I've started playing Synthesia a lot recently and thought it would be cool if I had one of those keyboards that supports the prompt/learning lights over MIDI, which Synthesia has an option to output, but buying a new keyboard is a little expensive for me, so I thought I would just build an add-on for my current keyboard (a M-Audio Oxygen8, a little 25 key MIDI keyboard; it's not much but it's enough for me).
I thought this would be a quick little project that I could do in a day or so, but a lot of that time was debugging etc., you could build this in a couple of hours depending on your soldering skill and patience (mainly patience, building the LED strip is a bit annoying).
Here is a (not particularly good) video demonstrating the project:
For some reason Instructables is not letting me embed the video so here is a YouTube link: http://www.youtube.com/watch?v=LfwVIxyaxYY
Step 1: Circuit Design
I had originally planned to use an Arduino Mega for this and drive an LED matrix directly, but when looking through my spare parts I found a MAX7219 matrix driver (left over from my coffee table) so I thought I would use this instead and build it onto a shield for a standard sized Arduino (Uno, etc.).
The first schematic gives a rough idea of how I wired the LED matrix to light individual keys, although my final matrix didn't quite turn out like this so you may need to edit the Arduino script to match your matrix configuration (as long as the matrix works it doesn't matter what LED lights a key as that is fully configurable in software, you will see what I mean in the next step).
The second schematic is taken from the Arduino Playground page for the MAX72xx range, where you will also find a guide to choose a value for the current limiting resistor RSet.
Step 2: Arduino Code
All the parts of the code are found at the top of the code, this includes pin configurations, transpose settings and LED indexes for each hardware key:
- Button pin configuration (lines 4 and 5)
Set these to the pin which is connected to your transpose buttons, these pins are pulled high by the Arduino and should be pulled to ground by the buttons.
- MAX7219 pin configuration (lines 6 to 9)
Set these to the respective pins on the MAX7219: DATA_PIN should connect to pin 1 of the MAX IC, CLOCK_PIN to 13 and LOAD_PIN to 12.
- Transpose settings
First set the transposeMax and transposeMin to their correct values, this is the number of valid times you can transpose the keyboard in each direction (e.g. my M-Audio keyboard lets me transpose +/- 4 octaves) (note transposeMax must be positive or 0 and transposeMin must be negative or 0).
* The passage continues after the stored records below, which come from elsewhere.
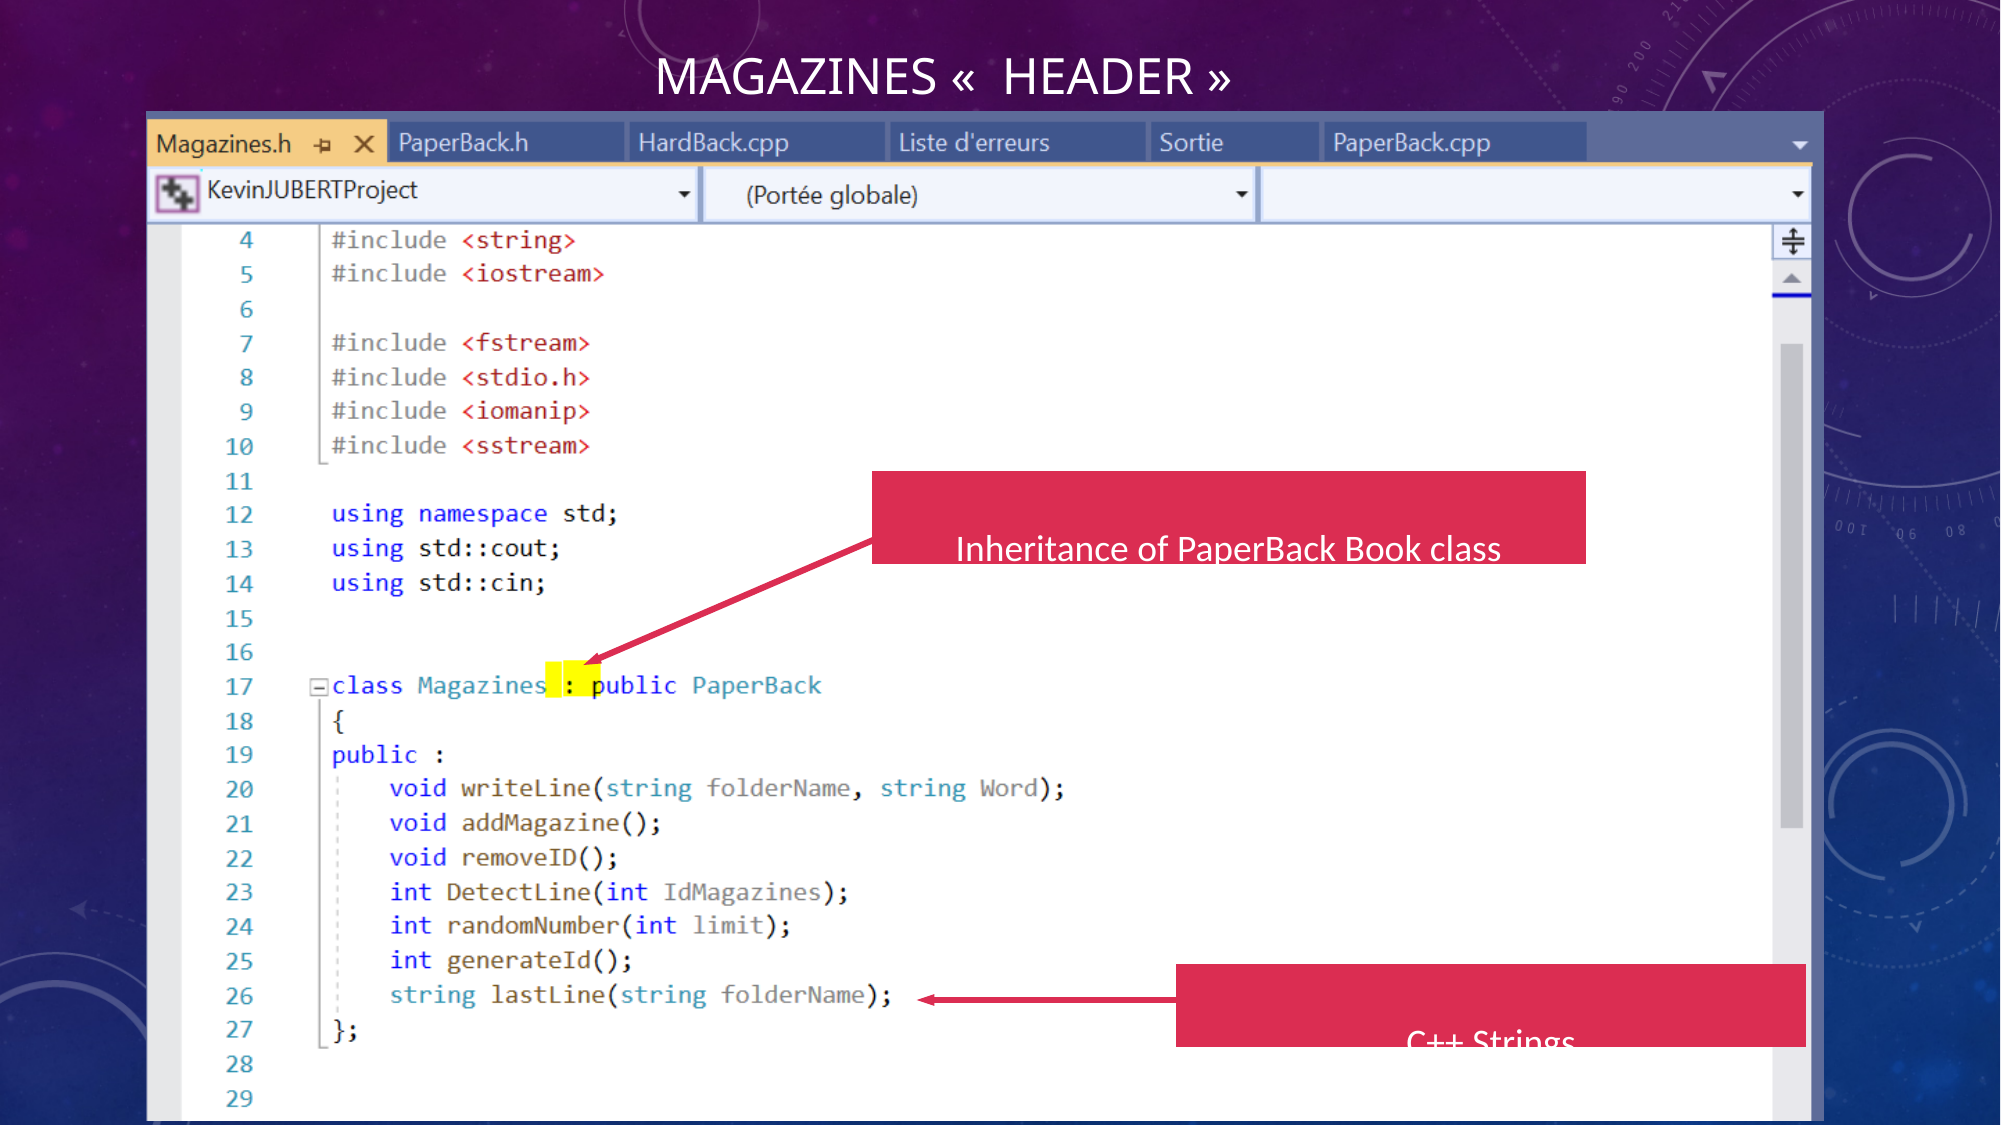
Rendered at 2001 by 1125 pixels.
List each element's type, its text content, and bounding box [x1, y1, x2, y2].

picture [146, 111, 1824, 1121]
title Magazines « Header » [112, 36, 1775, 112]
text_box C++ Strings [1177, 965, 1805, 1046]
text_box Inheritance of PaperBack Book class [873, 472, 1585, 563]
Secondly set the midiStartPoints to match your transpose settings, this is an array of integers corresponding to the MIDI note which is produced by the leftmost key at each transpose setting (note this array must be of size transposeMax-transposeMin+1).
- LED indexes
This is an array which defines the row and column for each LED, ordered by keys from left to right (note the size of this array must be equal to the number of keys on your keyboard and each element must be an array of size 2).
- MIDI channel
By default the Arduino is set to pick up note messages on all channels, however you may change channel used to listen on on line 100 of the sketch.
Step 3: LED Strip
This can be a little tricky to get correct right away (I had to desolder quite a bit of mine) but essentially what you want to do is produce a linear LED matrix, it is difficult to explain how I did this so I hope the drawing will give you an idea, essentially you take each row and put it next to the other and every 8th LED shared a common anode and every set of 8 LEDs share a common cathode.
Looking back I should have really made a video showing the process of soldering this, let me know if you want me to try to explain this better.
Step 4: Driver Shield/PCB
Designing the driver shield should not be too difficult, I managed to lign up the MAX7219 ground pin with an Arduino ground pin on the stripboard however most of the other connections must be made using wire links, the two tactile buttons were only soldered in using two pins (they were used so it was diccicult to clean all the pins to they would go though the holes in the stripboard).
You do not have to use a IC holder if you don't wat, but it makes it easier if you decide you need the MAX IC for another project, even if you have to make do with a 28 pin IC socket like I did.
I did consider using .1" pin headers to connect the LED strip to the driver sheild, however did not think this had a lot of benefits, although it would allow you to use it as a generic matrix driver shield if you wanted. All I ended up doing was soldering the wires form the LED strip directly to the driver shield.
The MIDI socket I claimed form my MIDI accordion project (it would be easy to put a new port on the accordion), it is just a panel mount one but you could use a PCB mount one and have it soldered directly on the driver shield if you like (this is probably a better solution) .
Step 5: Assembly and Test
The last thing to do is plug the shield into your Arduino, load the sketch (if not already done), mount the LED strip on your keyboard (I used the magical adhesive which is Blue Tack), connect your note prompt MIDI cable and try it out.
For initial testing I just connected the input of the Arduino to the output of the keyboard, this will allow you to properly test the key configs, when doing this expect a key to light up when it is pressed. If all is good here then have a go playing using the prompt lights, you may or may not find it easier, I suppose this type of prompt would be useful for some but not for others, but it is an interesting project to build it anyway.